Does anyone have a recommendation how to re-create the Heroku experience on AWS or Azure?
Besides the perf/security boost you aren't locked in to anything. You could take the same application and deploy it to multiple clouds simultaneously if you wanted to as it is making use of cloud primitives - nothing cloud-specific unlike some of the various serverless offerings.
It’s not a 1:1 experience, but I’ve enjoyed it as an alternative to Heroku for sure. Alternatively, you could spin up a server and install dokku which is pretty close to a shipping experience, but still requires some maintenance and hand holding.

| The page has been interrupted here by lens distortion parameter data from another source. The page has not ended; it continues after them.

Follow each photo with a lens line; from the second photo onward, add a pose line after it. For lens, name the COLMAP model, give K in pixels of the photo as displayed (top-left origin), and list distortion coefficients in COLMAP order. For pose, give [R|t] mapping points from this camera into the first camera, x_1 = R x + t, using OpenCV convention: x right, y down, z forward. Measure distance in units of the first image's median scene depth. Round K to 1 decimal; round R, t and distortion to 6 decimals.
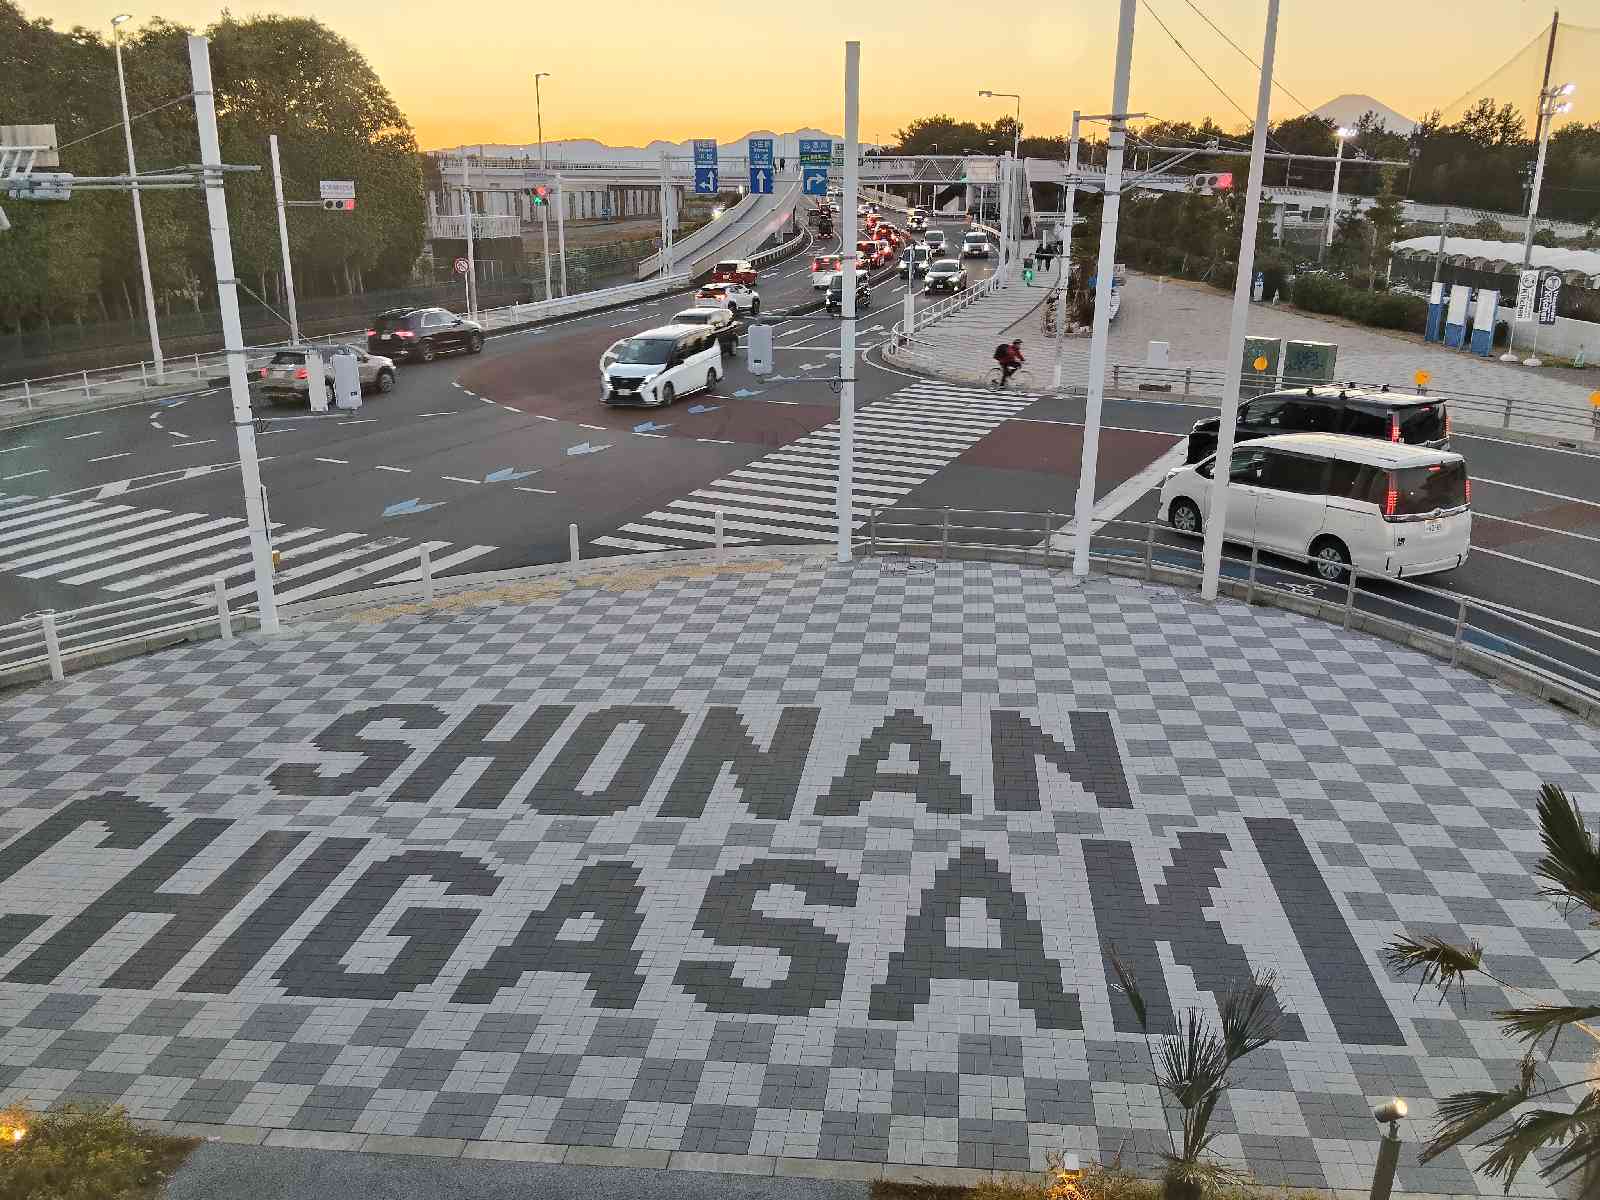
lens RADIAL K [[1300.8, 0, 800.0], [0, 1300.8, 600.0], [0, 0, 1]] dist [0.095348, -0.161348]
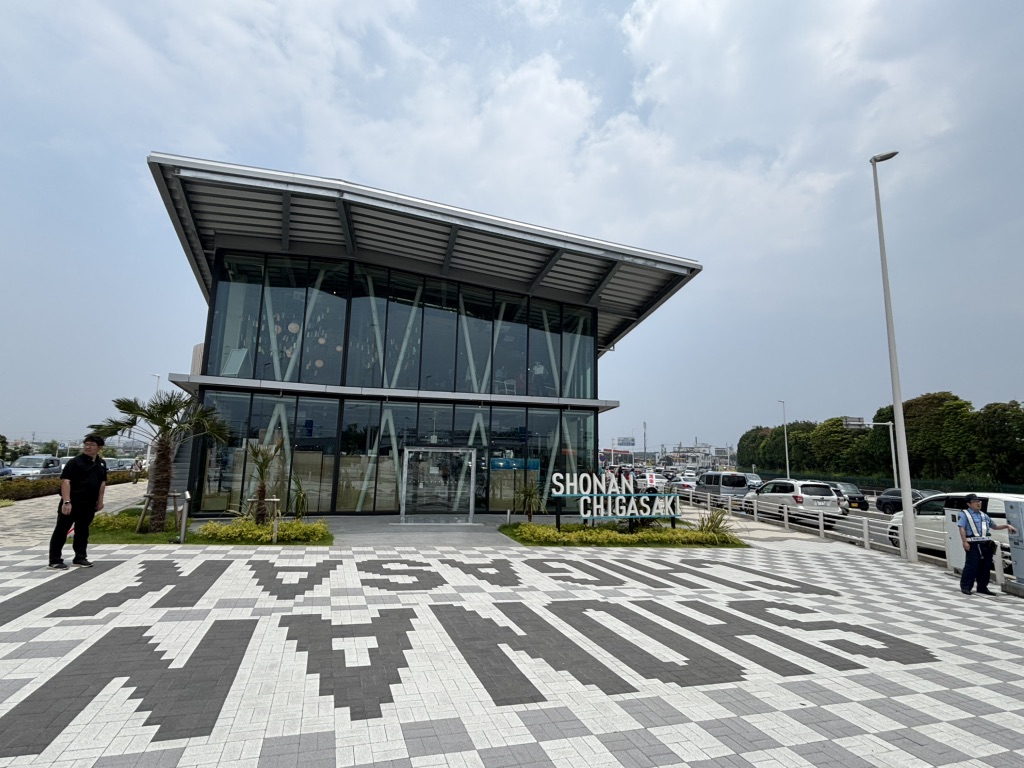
lens RADIAL K [[508.8, 0, 512.0], [0, 508.8, 384.0], [0, 0, 1]] dist [0.000984, -0.000161]
pose [[-0.892052, -0.096995, -0.441401, 0.162269], [-0.165813, 0.978828, 0.120009, -0.128284], [0.420415, 0.180244, -0.889249, 1.403726]]
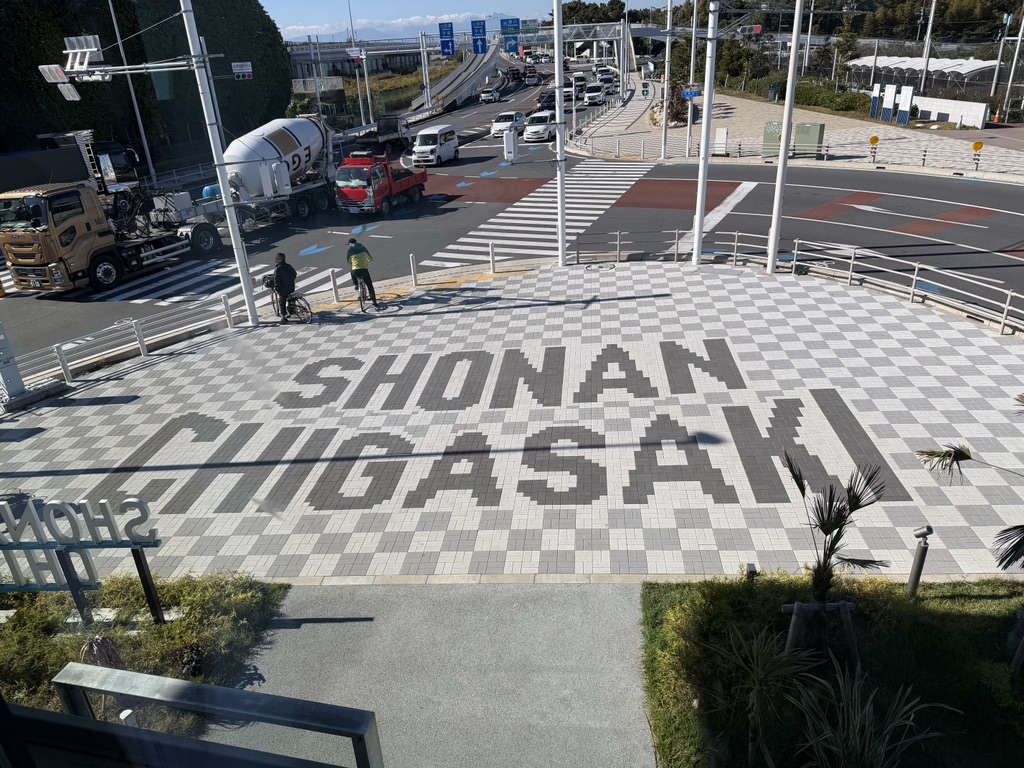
lens RADIAL K [[714.0, 0, 512.0], [0, 714.0, 384.0], [0, 0, 1]] dist [0.137487, -0.202234]
pose [[0.998204, -0.059846, -0.002820, -0.070398], [0.059721, 0.990177, 0.126420, 0.003683], [-0.004774, -0.126362, 0.991973, -0.009859]]
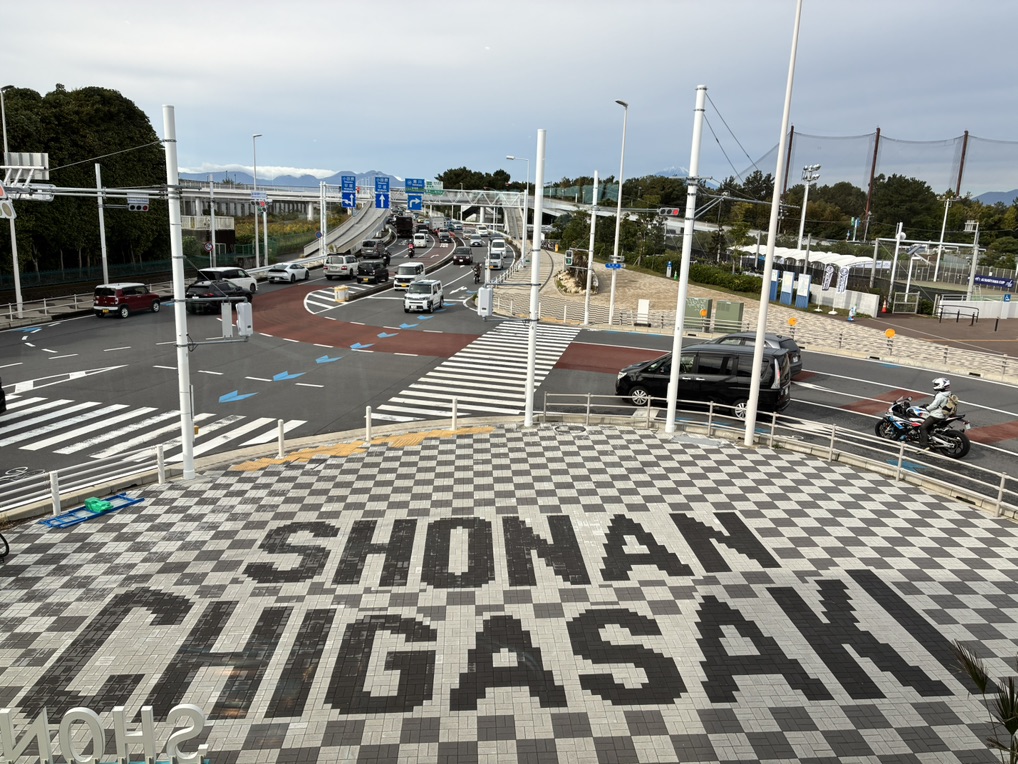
lens RADIAL K [[781.6, 0, 509.0], [0, 781.6, 382.0], [0, 0, 1]] dist [0.018358, -0.004424]
pose [[0.984951, -0.004928, 0.172762, -0.269607], [0.019492, 0.996383, -0.082708, -0.006887], [-0.171730, 0.084830, 0.981485, 0.021113]]
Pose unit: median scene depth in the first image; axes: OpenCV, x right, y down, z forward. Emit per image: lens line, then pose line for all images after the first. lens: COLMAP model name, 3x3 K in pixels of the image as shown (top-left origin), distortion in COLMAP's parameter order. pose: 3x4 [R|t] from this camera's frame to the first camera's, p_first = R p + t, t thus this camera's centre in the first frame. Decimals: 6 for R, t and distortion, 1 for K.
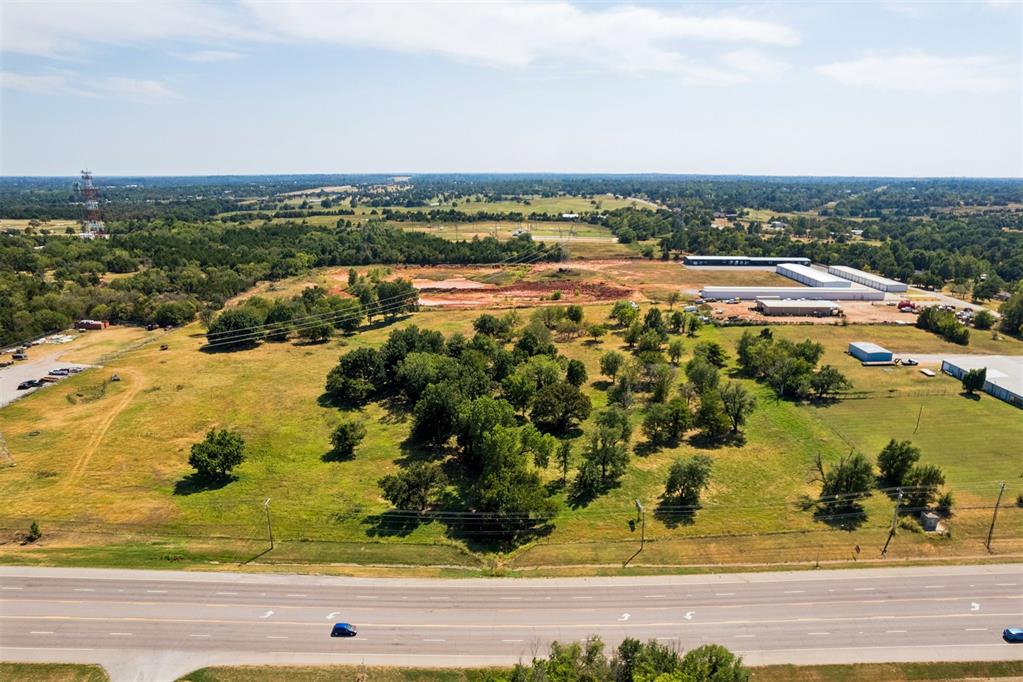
lens RADIAL K [[655.2, 0, 526.3], [0, 655.2, 356.3], [0, 0, 1]] dist [-0.073635, 0.063056]
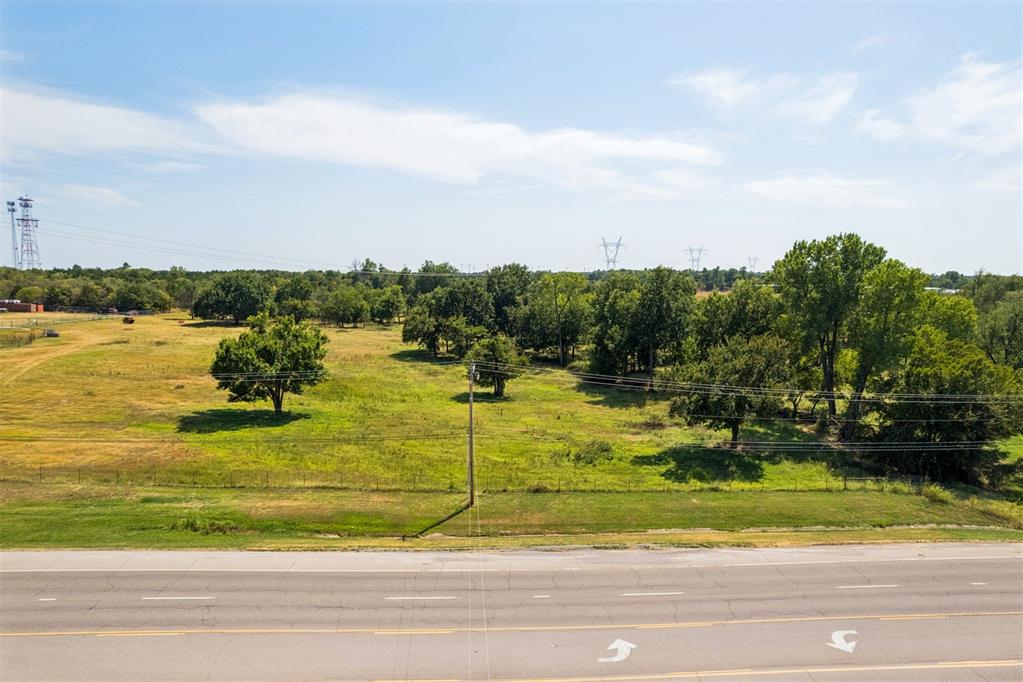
lens RADIAL K [[655.2, 0, 522.8], [0, 655.2, 342.9], [0, 0, 1]] dist [-0.073635, 0.063056]
pose [[0.996977, -0.005715, 0.077487, -0.241323], [0.019546, 0.983665, -0.178944, 0.168101], [-0.075199, 0.179918, 0.980803, 0.372390]]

I tried to get too fancy and set two web services on the same app (since the DO droplet was giving me more CPU and 4x the RAM for half the price) but they seemed to battle each other for control of the database and/or were exceeding resources. So I chilled out and used 1 web service and set CPU and RAM resource limits. And... it's been smooth since then! Much faster than heroku, too.
Price-wise: we were on the $50/mo dyno plus $9/mo postgresql, and with DO we beefed up the managed database specs, and now get 4x the RAM on the droplet, and the total cost is the same as heroku.
We do still have a free tier staging server on heroku that we only use a couple times a year.
Oh shoot, I just remembered that I use staticman for processing comments on a couple jekyll blogs, and those use free heroku tiers. Argh!
This was exactly what we tried to avoid with our (rather small) dev team.
It took our infra swe a few months to get MVP version working but he also did other infra related work at the same time. Complexity can change a lot depending on requirements, and ours are probably more stringent that Heroku ever supported. Because of sensitivity of the data we deal with there is now a relatively sophisticated identity management/permissioning/what-can-see-what-data component in how our infra is deployed which probably would not be the case for most companies. We also deploy ML models so there is additional issues with automation around keeping track of reproducability/provenance/ml pipeline regression/drift/deidentification/etc (which now a year later we haven't fully solved either!).